I was looking at this code, and after reading about AtomicBoolean, I thought that one might fit here, especially after looking at the MyClass constructor and methodA. I wasn't too sure about methodB though.

Assuming these methods could get called by multiple threads, would the following be thread-safe?:

private AtomicBoolean running;

public MyClass() {
    running = new AtomicBoolean(false);
}
public void methodA() {
    running.set(true);
}
public void methodB() {
    if (!running.get()) {
        return;
    }
}

Will running.get() be guaranteed to see an update via running.set(true) or running.set(false) from another thread?

3

There are 3 answers

7
Valette_Renoux On BEST ANSWER

In your example, a simple volatile boolean would be enough, since you only seem to be doing atomic operations. AtomicBoolean is useful if you need the methods such as compareAndSet.

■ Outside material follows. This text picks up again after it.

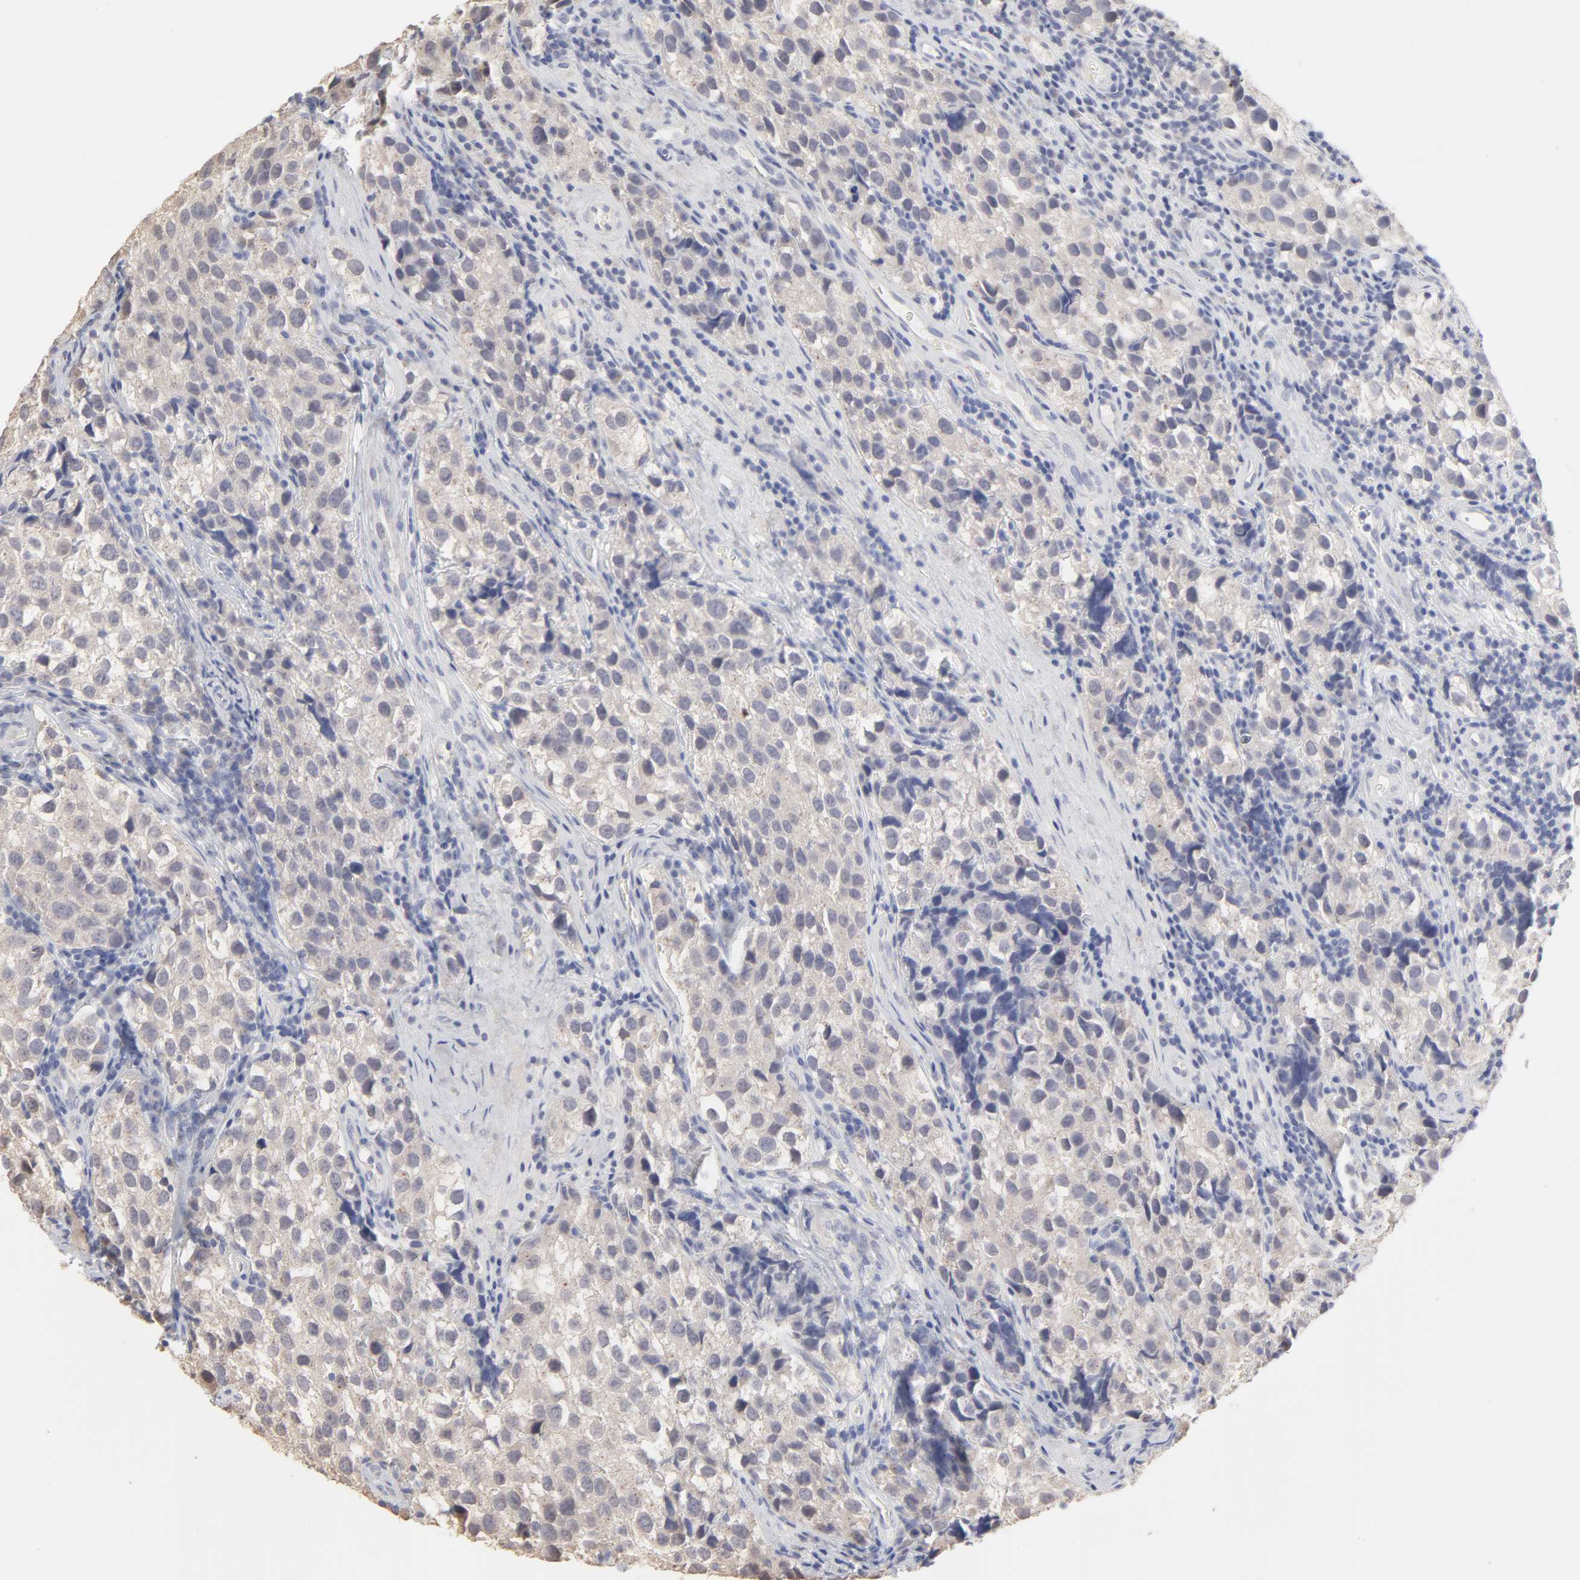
{"staining": {"intensity": "weak", "quantity": ">75%", "location": "cytoplasmic/membranous"}, "tissue": "testis cancer", "cell_type": "Tumor cells", "image_type": "cancer", "snomed": [{"axis": "morphology", "description": "Seminoma, NOS"}, {"axis": "topography", "description": "Testis"}], "caption": "Tumor cells exhibit low levels of weak cytoplasmic/membranous positivity in approximately >75% of cells in testis cancer (seminoma).", "gene": "DNAL4", "patient": {"sex": "male", "age": 39}}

So in answer to your question, yes, when using a volatile boolean or an AtomicBoolean, other threads will see the updates to the variable.

1
Kedar Mhaswade On

Yes. From the Javadoc of AtomicBoolean:

A {@code boolean} value that may be updated atomically.

This means that any update to AtomicBoolean is indivisible. So, I would consider such use of AtomicBoolean to be thread safe.

You should still consider making the declaration of AtomicBoolean final:

private final AtomicBoolean running;

5
AdamSkywalker On

Generally speaking these code blocks are not equal for methodB, because reading volatile variable does not create synchronization order.

Imagine you have some other field int x = 42 in your class, that is updated in methodB:

public void methodB() {
    if (!running.get()) {
        return;
    }
    if (x < 50) x++; // just example
}

Then you have several threads that call methodB:

  • when using synchronized keyword, updates are safe and visible to all threads.
  • when using AtomicBoolean/volatile visibility is broken

If there is no such case with variable updates and the task is just to guarantee visibility between methodA - methodB sequence, then it's OK - AtomicBoolean is enough for that.